The doors swung shut as the last of them entered. As one, the group ventured into the centre of the arena. All around them, amongst the narrow rows of seating, both spellster and servant alike jockeyed for a prime position to watch them battle each other for the chance to defend the border from Udynea.

Already, the overseers stood on their podium, waiting with that same unbending calmness they always showed the world. Like statues.

Dylan searched the throng. Somewhere in that mass of spectators were his friends. His gaze skimmed the lower row, where several adolescents sat alongside their guardians. Not as many as when he’d once sat there. Only those in their mid-teens who displayed the strength and discipline worthy of eventually trying for this honour were allowed to watch at such a young age. A few bore the awed expression that spoke of seeing this place for the first time.

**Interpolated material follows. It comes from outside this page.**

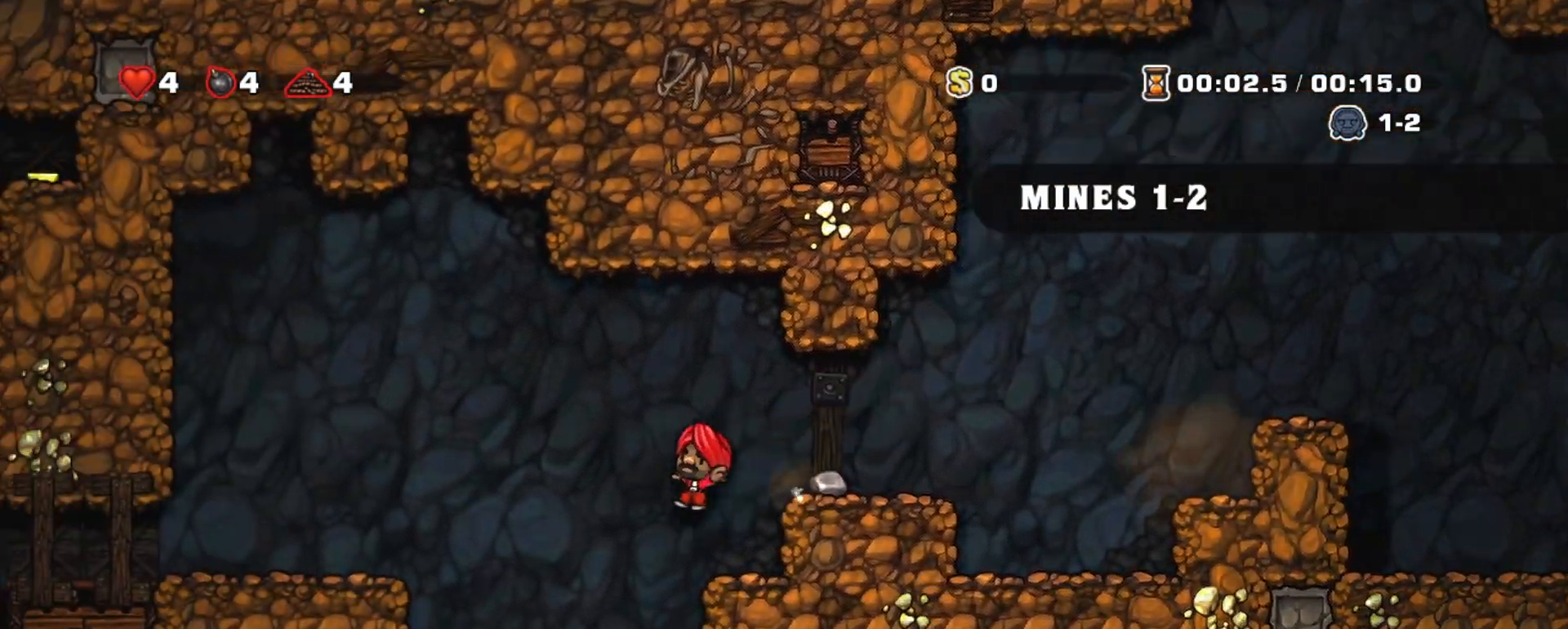
{"keys": ["shift"], "events": [[33, "left", "up"], [267, "left", "down"], [367, "left", "up"], [400, "left", "down"], [500, "left", "up"]]}
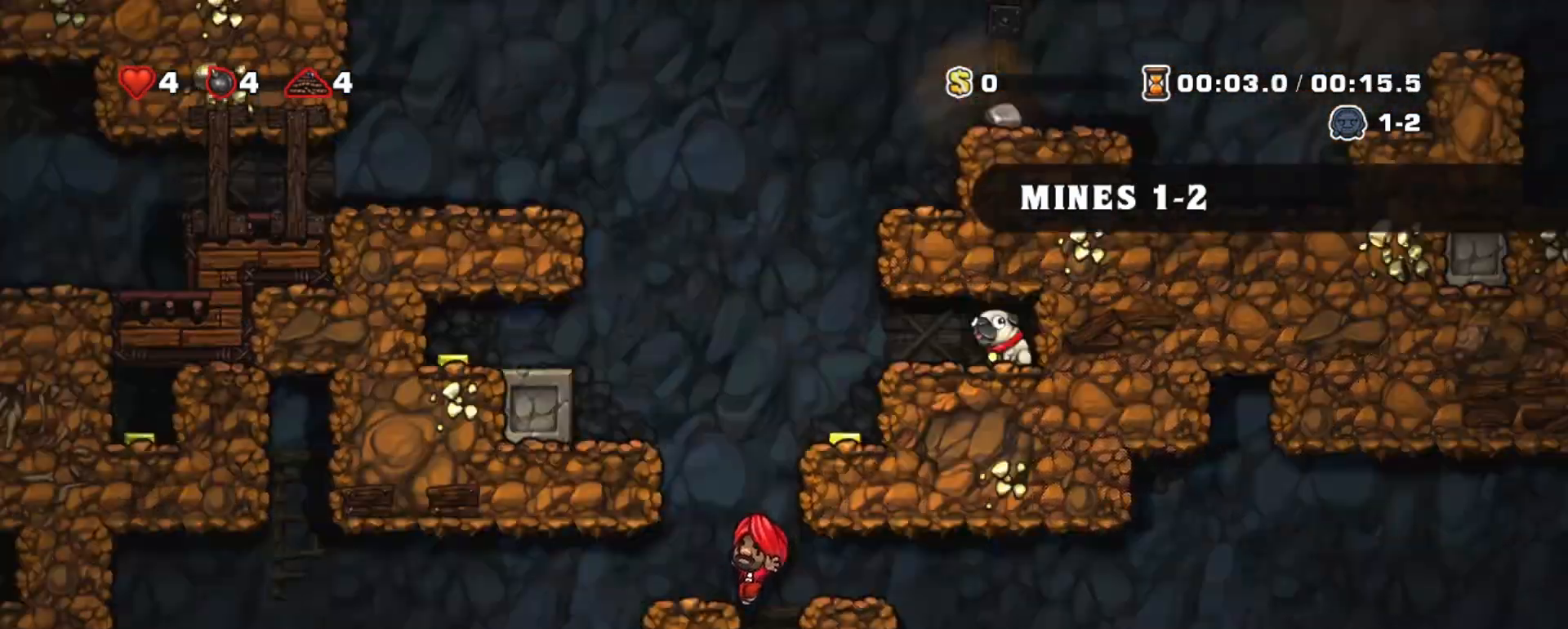
{"keys": ["right", "shift"], "events": [[100, "right", "down"], [183, "z", "down"], [333, "z", "up"]]}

There were his friends, standing on the third row up. Nestria and Henrie waved like mad, whilst Sulin and Launtil struggled to stay in place. He held up his hand to let them know their antics had been spotted. Nestria jumped up and down. She increased her mad waving and pointed at her other hand.

He peered at her, just making out how the elf held up two fingers. Smothering a smile, he gave a vigorous nod. Two minutes, got it. He’d not forgotten the woman’s plan to bet on how long Sophie lasted here. Even if he wound up being bested, the least he could do was ensure his old friend kept Sulin’s promised bottle of not-yet-brewed alcohol.

His focus returned to the overseers. Why are they taking so long? He’d witnessed plenty of brawls since Tricia had first escorted him to his seat fifteen years ago, one of the overseers should’ve given the signal to spread out by now.

The doors reopened to admit two other women and silence fell across the arena. One of them was clothed in a dark green robe similar to those he’d seen on past leashed spellsters, whilst the other woman was covered from the neck down in a black attire very different to the guardians. They had to be the leashed one and her—

“A hound?” one of the men, a brown-haired human with the most amazing green eyes Dylan had ever seen,  muttered to his comrades as the mysterious pair marched to the other end of the arena. “I thought they weren’t allowed to come here?”

Dylan gave the darkly-clad woman a fresh look. She held herself with a grace he’d not seen in the armed guardians. It was possible she was one of the King’s Hounds. He didn’t see any reason to be jittery about it. True, the hounds were trained at a young age to hunt down rogue spellsters and bring them to the tower, but they already stood in its heart.

“Maybe she’s just dressed as one?” a woman suggested to the man.

“Are you mad?” Sophie snapped. She turned on the woman, the tail of her long hair lashing the air. “Do you know of anyone who dared to mock the hounds by wearing their armour? Of course not, because they’re all dead.” She sneered at the woman. “That there is the real thing.”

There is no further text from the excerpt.